Among the lines below, keep only those from the one containing "middle tip: (888, 782)" through the one containing "index dip: (1097, 663)", and reproduce them exactly.
-*-
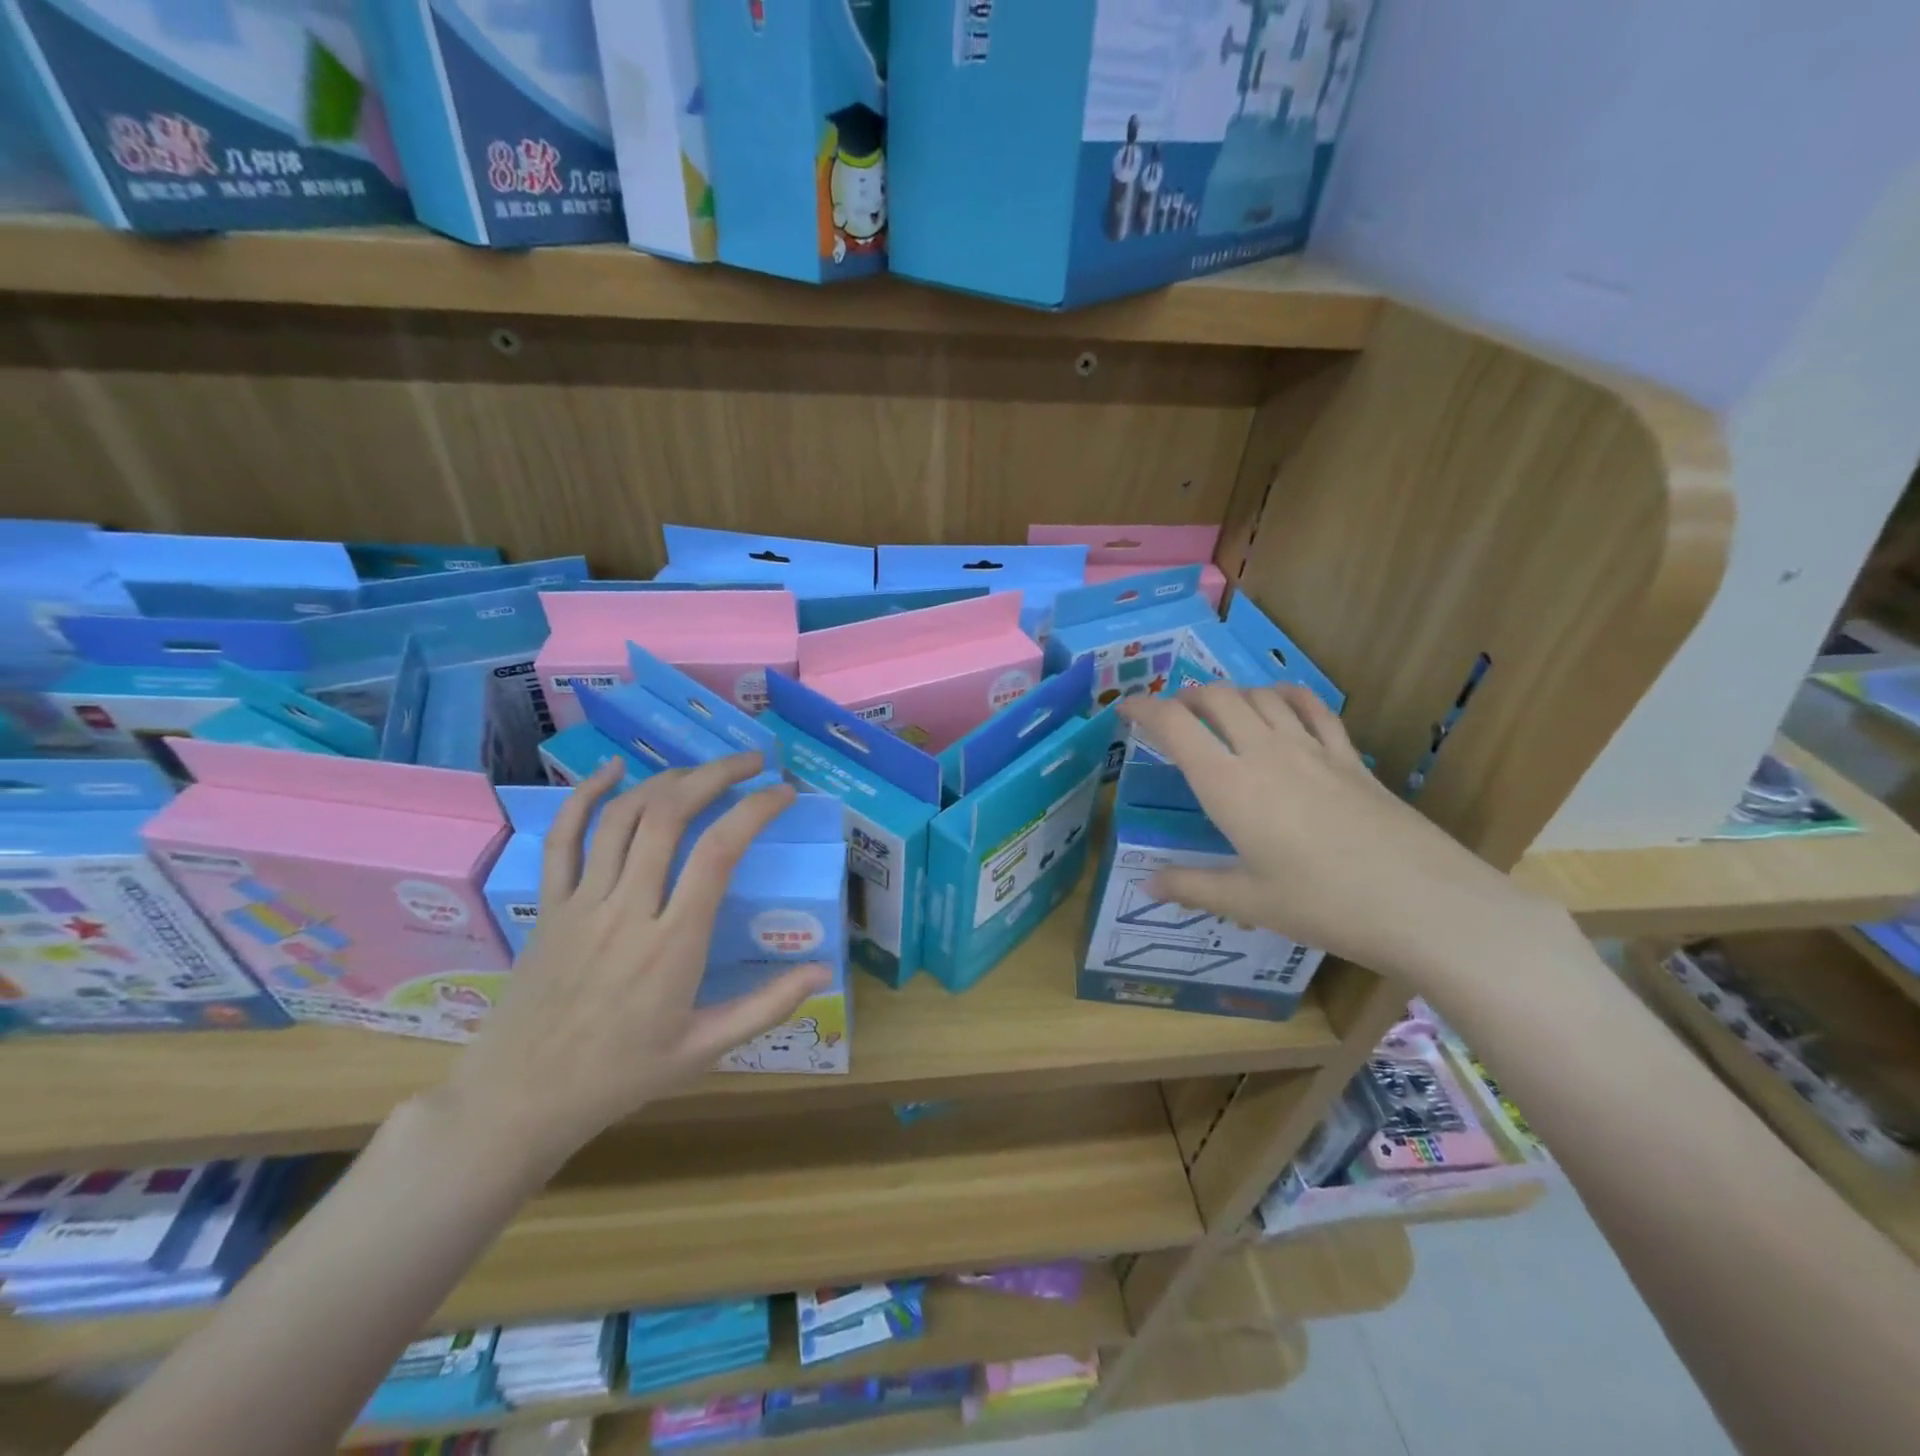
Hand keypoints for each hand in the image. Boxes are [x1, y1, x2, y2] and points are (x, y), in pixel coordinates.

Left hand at [437, 756, 831, 1164]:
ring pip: (623, 817)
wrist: (519, 1100)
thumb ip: (766, 1006)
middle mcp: (628, 910)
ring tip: (702, 770)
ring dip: (667, 780)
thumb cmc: (620, 1075)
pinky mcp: (550, 905)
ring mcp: (583, 902)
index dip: (755, 809)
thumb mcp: (704, 1049)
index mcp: (674, 944)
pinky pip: (563, 838)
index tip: (783, 793)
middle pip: (670, 816)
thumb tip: (823, 969)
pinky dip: (586, 796)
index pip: (719, 852)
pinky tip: (613, 771)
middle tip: (751, 762)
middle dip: (715, 775)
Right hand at [1118, 684, 1568, 987]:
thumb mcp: (1247, 901)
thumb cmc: (1322, 904)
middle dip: (1186, 697)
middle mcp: (1264, 753)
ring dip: (1232, 694)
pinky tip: (1280, 702)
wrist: (1421, 904)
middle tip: (1172, 715)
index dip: (1144, 708)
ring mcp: (1312, 749)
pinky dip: (1287, 695)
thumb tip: (1145, 885)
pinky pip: (1313, 708)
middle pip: (1217, 698)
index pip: (1175, 725)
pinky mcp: (1349, 757)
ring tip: (1219, 711)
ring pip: (1261, 696)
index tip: (1125, 709)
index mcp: (1228, 785)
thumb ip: (1191, 886)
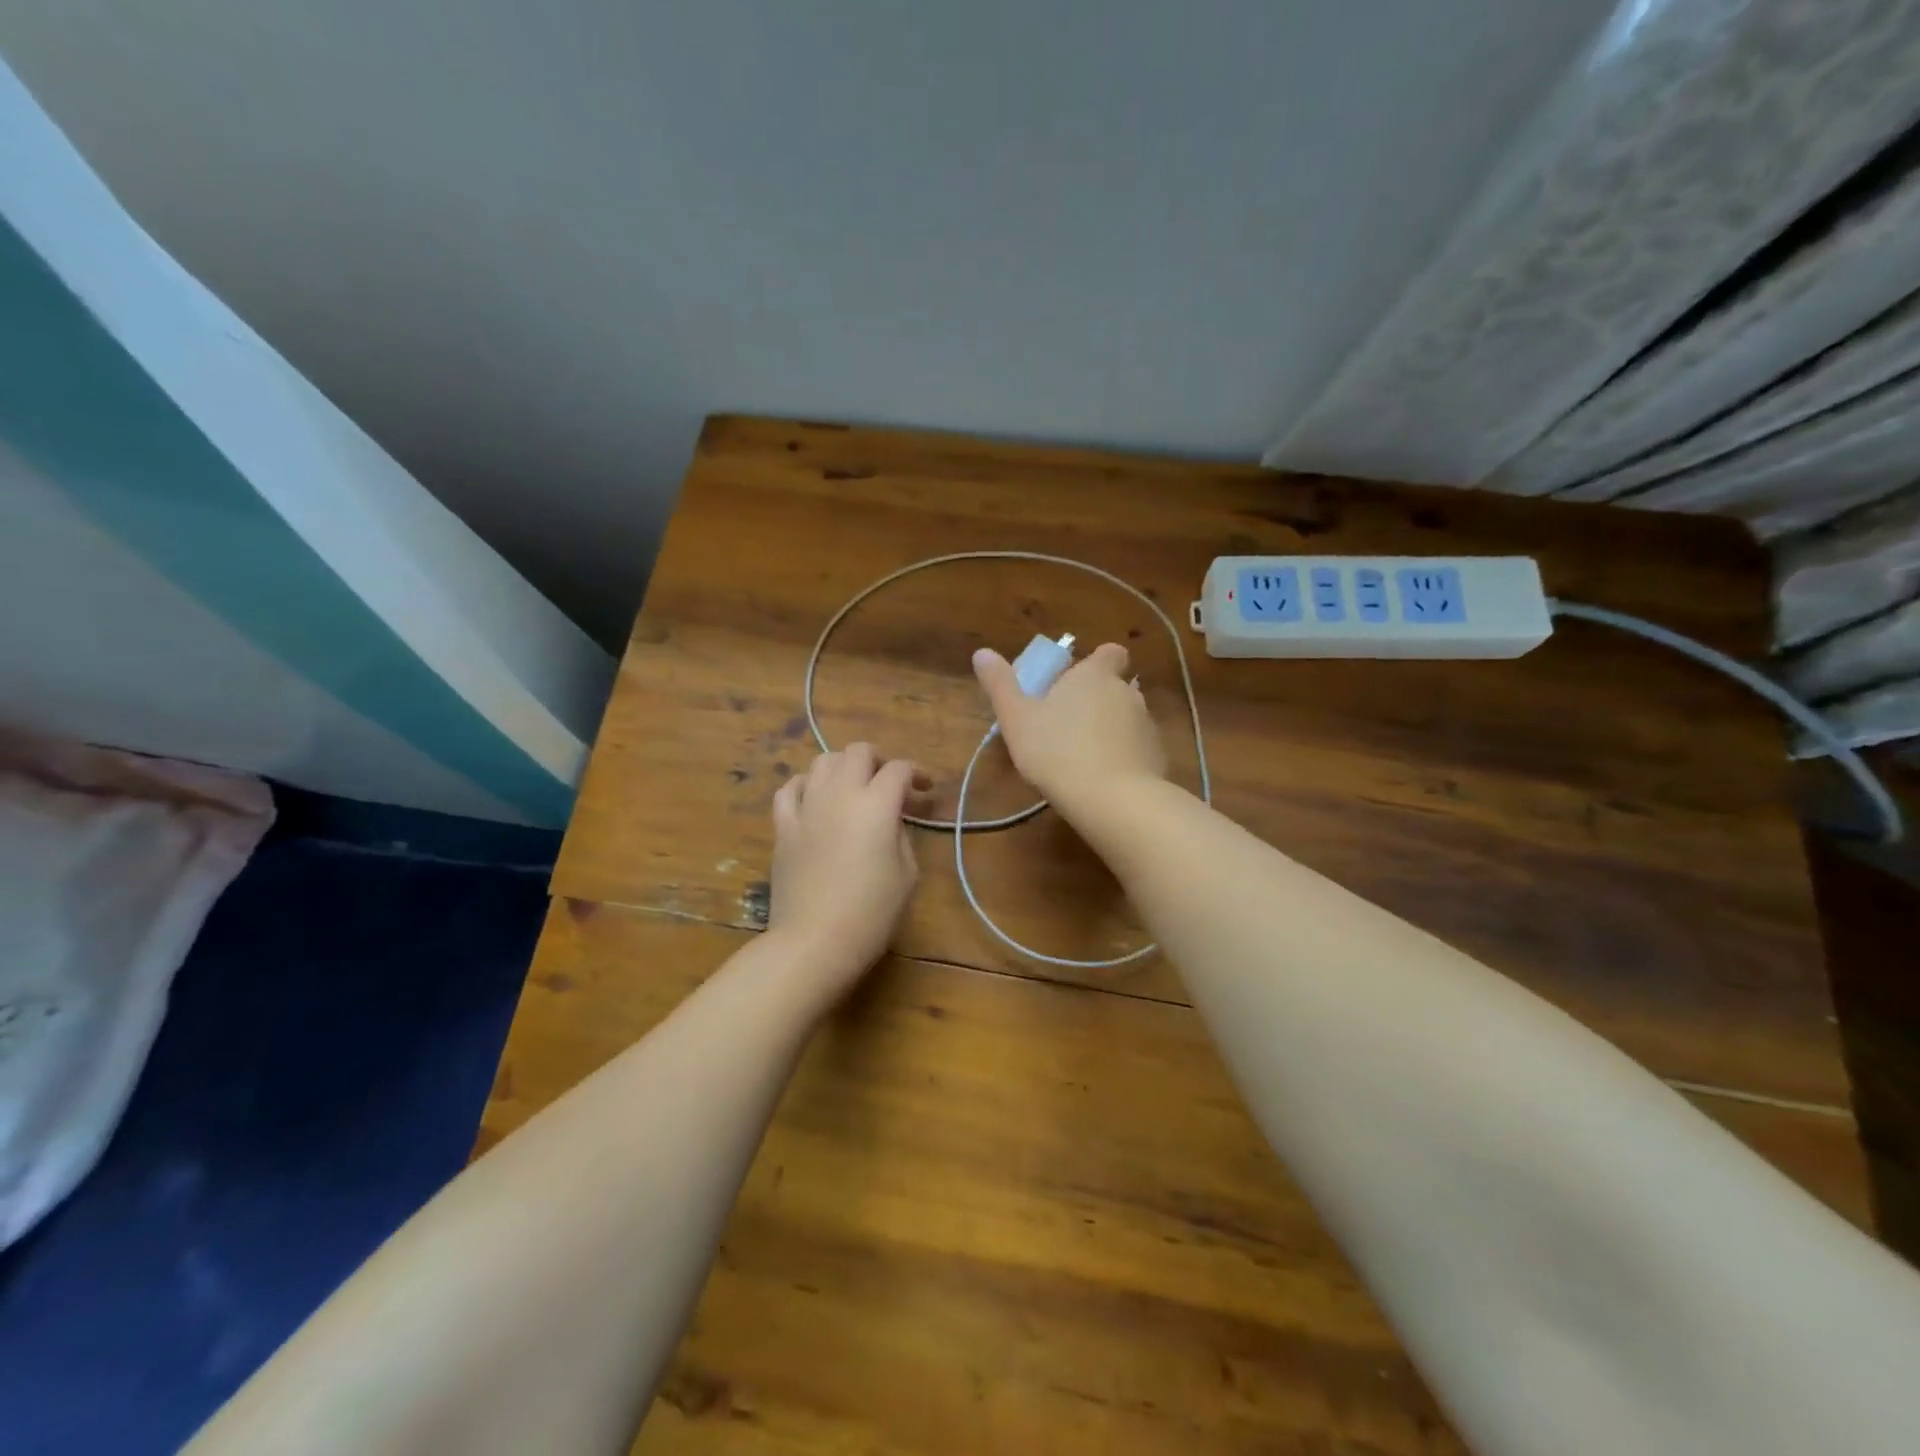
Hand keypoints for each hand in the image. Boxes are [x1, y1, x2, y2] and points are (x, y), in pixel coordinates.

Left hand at [768, 744, 924, 997]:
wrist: (814, 941)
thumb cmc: (871, 913)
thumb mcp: (907, 874)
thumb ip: (901, 835)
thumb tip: (890, 820)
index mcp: (876, 804)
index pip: (899, 769)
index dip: (917, 773)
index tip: (925, 788)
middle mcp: (840, 794)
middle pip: (858, 752)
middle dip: (879, 760)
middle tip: (888, 782)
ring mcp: (807, 807)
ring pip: (822, 761)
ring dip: (842, 767)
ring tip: (852, 788)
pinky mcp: (783, 826)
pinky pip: (790, 789)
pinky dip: (806, 785)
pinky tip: (814, 797)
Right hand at [972, 642, 1167, 812]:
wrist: (1115, 800)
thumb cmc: (1058, 752)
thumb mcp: (1017, 719)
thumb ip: (1000, 685)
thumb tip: (982, 652)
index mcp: (1094, 676)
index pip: (1110, 652)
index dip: (1097, 663)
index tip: (1076, 681)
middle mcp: (1127, 693)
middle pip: (1117, 686)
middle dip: (1098, 700)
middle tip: (1067, 725)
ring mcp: (1147, 725)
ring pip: (1128, 718)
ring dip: (1111, 729)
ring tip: (1084, 756)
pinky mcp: (1157, 757)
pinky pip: (1138, 749)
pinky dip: (1124, 757)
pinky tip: (1104, 779)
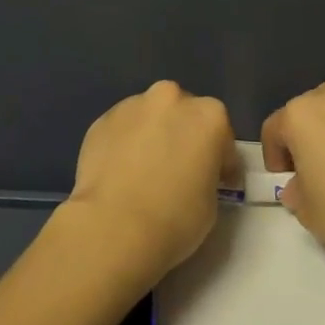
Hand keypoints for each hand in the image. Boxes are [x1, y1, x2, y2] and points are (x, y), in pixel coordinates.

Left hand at [59, 81, 232, 288]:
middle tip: (178, 168)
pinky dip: (125, 142)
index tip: (216, 180)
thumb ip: (206, 173)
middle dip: (183, 135)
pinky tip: (120, 170)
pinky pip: (122, 129)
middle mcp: (171, 98)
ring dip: (152, 134)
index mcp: (209, 115)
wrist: (113, 226)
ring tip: (144, 169)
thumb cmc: (174, 218)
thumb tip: (194, 174)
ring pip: (150, 116)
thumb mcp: (211, 201)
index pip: (222, 136)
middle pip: (183, 113)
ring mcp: (132, 105)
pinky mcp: (102, 119)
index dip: (221, 161)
-*-
» Response area:
middle tip: (888, 782)
ring mcp: (807, 807)
ring pip: (822, 761)
ring dip: (842, 767)
ring tip: (852, 788)
pinky mcp: (783, 826)
pinky pip: (790, 789)
pinky dip: (806, 785)
pinky tip: (814, 797)
Right hand at [972, 642, 1167, 812]:
wrist: (1115, 800)
thumb cmc: (1058, 752)
thumb mcp: (1017, 719)
thumb ip: (1000, 685)
thumb tip: (982, 652)
index mcp: (1094, 676)
index pip: (1110, 652)
index dip: (1097, 663)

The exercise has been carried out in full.